=== Material to process ===
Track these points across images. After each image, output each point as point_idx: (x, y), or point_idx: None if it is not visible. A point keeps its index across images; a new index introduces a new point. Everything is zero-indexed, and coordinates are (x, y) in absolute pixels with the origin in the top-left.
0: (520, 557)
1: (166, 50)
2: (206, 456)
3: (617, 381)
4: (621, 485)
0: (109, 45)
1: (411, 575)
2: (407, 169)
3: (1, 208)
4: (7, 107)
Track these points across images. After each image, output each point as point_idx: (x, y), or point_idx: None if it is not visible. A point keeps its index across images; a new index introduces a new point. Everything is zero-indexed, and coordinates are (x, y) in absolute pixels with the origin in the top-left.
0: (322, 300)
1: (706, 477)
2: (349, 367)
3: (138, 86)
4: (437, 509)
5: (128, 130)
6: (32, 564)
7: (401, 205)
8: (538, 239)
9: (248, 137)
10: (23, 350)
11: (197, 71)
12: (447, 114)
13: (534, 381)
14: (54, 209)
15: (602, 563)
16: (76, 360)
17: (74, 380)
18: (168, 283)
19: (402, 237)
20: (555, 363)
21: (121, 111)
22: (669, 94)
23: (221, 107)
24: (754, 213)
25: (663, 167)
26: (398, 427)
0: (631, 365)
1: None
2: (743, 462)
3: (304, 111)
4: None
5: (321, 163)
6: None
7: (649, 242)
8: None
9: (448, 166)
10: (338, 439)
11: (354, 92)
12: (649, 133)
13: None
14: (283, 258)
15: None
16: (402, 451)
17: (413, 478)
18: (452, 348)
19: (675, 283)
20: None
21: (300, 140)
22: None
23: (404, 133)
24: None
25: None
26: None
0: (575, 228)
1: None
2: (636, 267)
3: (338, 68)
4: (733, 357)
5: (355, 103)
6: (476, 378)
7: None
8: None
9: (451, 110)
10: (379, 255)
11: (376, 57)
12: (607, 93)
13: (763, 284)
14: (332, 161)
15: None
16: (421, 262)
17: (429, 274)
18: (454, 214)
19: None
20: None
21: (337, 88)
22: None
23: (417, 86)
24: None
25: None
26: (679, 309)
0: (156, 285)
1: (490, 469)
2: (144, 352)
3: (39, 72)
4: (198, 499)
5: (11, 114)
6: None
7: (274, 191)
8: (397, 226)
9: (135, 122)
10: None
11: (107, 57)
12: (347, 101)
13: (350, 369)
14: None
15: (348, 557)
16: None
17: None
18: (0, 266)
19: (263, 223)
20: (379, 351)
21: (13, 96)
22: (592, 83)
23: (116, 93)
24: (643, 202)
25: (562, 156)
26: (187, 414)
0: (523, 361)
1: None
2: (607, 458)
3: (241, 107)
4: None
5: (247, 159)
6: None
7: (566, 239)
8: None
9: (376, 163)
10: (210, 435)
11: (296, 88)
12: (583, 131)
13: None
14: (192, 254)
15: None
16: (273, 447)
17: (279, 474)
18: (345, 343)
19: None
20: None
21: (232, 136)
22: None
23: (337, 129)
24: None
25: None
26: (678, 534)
===
### Goal of the exercise
Write out all of the data above again, substituting "upper-left" for every "top-left" and leaving everything else the same.

### Solution to this problem
Track these points across images. After each image, output each point as point_idx: (x, y), or point_idx: None if it is not visible. A point keeps its index across images; a new index introduces a new point. Everything is zero-indexed, and coordinates are (x, y) in absolute pixels with the origin in the upper-left.
0: (520, 557)
1: (166, 50)
2: (206, 456)
3: (617, 381)
4: (621, 485)
0: (109, 45)
1: (411, 575)
2: (407, 169)
3: (1, 208)
4: (7, 107)
Track these points across images. After each image, output each point as point_idx: (x, y), or point_idx: None if it is not visible. A point keeps its index across images; a new index introduces a new point. Everything is zero-indexed, and coordinates are (x, y) in absolute pixels with the origin in the upper-left.
0: (322, 300)
1: (706, 477)
2: (349, 367)
3: (138, 86)
4: (437, 509)
5: (128, 130)
6: (32, 564)
7: (401, 205)
8: (538, 239)
9: (248, 137)
10: (23, 350)
11: (197, 71)
12: (447, 114)
13: (534, 381)
14: (54, 209)
15: (602, 563)
16: (76, 360)
17: (74, 380)
18: (168, 283)
19: (402, 237)
20: (555, 363)
21: (121, 111)
22: (669, 94)
23: (221, 107)
24: (754, 213)
25: (663, 167)
26: (398, 427)
0: (631, 365)
1: None
2: (743, 462)
3: (304, 111)
4: None
5: (321, 163)
6: None
7: (649, 242)
8: None
9: (448, 166)
10: (338, 439)
11: (354, 92)
12: (649, 133)
13: None
14: (283, 258)
15: None
16: (402, 451)
17: (413, 478)
18: (452, 348)
19: (675, 283)
20: None
21: (300, 140)
22: None
23: (404, 133)
24: None
25: None
26: None
0: (575, 228)
1: None
2: (636, 267)
3: (338, 68)
4: (733, 357)
5: (355, 103)
6: (476, 378)
7: None
8: None
9: (451, 110)
10: (379, 255)
11: (376, 57)
12: (607, 93)
13: (763, 284)
14: (332, 161)
15: None
16: (421, 262)
17: (429, 274)
18: (454, 214)
19: None
20: None
21: (337, 88)
22: None
23: (417, 86)
24: None
25: None
26: (679, 309)
0: (156, 285)
1: (490, 469)
2: (144, 352)
3: (39, 72)
4: (198, 499)
5: (11, 114)
6: None
7: (274, 191)
8: (397, 226)
9: (135, 122)
10: None
11: (107, 57)
12: (347, 101)
13: (350, 369)
14: None
15: (348, 557)
16: None
17: None
18: (0, 266)
19: (263, 223)
20: (379, 351)
21: (13, 96)
22: (592, 83)
23: (116, 93)
24: (643, 202)
25: (562, 156)
26: (187, 414)
0: (523, 361)
1: None
2: (607, 458)
3: (241, 107)
4: None
5: (247, 159)
6: None
7: (566, 239)
8: None
9: (376, 163)
10: (210, 435)
11: (296, 88)
12: (583, 131)
13: None
14: (192, 254)
15: None
16: (273, 447)
17: (279, 474)
18: (345, 343)
19: None
20: None
21: (232, 136)
22: None
23: (337, 129)
24: None
25: None
26: (678, 534)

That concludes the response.